Which lines in the records below contain the word "чтения"? Copy each of those lines and leave out the rest.

Source records

■ ■ ■ ■

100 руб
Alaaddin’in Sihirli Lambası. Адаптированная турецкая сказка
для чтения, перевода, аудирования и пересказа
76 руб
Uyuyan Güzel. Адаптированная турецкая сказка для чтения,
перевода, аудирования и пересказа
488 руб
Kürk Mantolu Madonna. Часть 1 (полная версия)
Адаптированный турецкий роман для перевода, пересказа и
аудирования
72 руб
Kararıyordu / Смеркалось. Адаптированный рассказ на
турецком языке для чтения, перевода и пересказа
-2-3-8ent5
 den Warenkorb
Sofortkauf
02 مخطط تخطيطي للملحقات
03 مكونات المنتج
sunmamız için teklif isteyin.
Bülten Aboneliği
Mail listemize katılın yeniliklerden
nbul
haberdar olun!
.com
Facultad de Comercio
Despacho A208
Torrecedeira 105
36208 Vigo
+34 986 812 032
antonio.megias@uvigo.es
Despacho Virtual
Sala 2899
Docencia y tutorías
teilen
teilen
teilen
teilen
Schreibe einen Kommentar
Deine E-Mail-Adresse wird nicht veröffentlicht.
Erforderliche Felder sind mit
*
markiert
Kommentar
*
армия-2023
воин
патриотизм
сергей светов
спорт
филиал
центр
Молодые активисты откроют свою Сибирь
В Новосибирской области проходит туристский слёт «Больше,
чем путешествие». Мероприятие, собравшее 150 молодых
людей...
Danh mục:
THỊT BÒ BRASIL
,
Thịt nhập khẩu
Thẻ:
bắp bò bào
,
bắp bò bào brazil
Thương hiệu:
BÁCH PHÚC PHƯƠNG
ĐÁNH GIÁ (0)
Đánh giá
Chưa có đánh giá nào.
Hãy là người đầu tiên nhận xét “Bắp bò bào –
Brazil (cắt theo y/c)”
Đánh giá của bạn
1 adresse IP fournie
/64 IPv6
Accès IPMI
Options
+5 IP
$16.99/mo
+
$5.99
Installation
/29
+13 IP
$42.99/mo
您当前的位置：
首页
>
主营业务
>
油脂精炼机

■ ■ ■ ■

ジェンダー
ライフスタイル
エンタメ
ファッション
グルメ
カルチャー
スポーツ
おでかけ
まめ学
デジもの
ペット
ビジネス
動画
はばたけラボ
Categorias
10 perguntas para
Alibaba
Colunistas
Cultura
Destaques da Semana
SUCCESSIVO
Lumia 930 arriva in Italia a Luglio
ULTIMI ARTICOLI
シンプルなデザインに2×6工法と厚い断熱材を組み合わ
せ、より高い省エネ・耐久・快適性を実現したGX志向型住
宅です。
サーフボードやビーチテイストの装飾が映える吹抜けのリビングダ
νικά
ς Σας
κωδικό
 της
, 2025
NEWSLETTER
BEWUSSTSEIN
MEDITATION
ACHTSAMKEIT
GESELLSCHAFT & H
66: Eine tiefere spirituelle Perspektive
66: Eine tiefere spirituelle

■ ■ ■ ■

ANSWER BOX:
для чтения, перевода, аудирования и пересказа
Uyuyan Güzel. Адаптированная турецкая сказка для чтения,
турецком языке для чтения, перевода и пересказа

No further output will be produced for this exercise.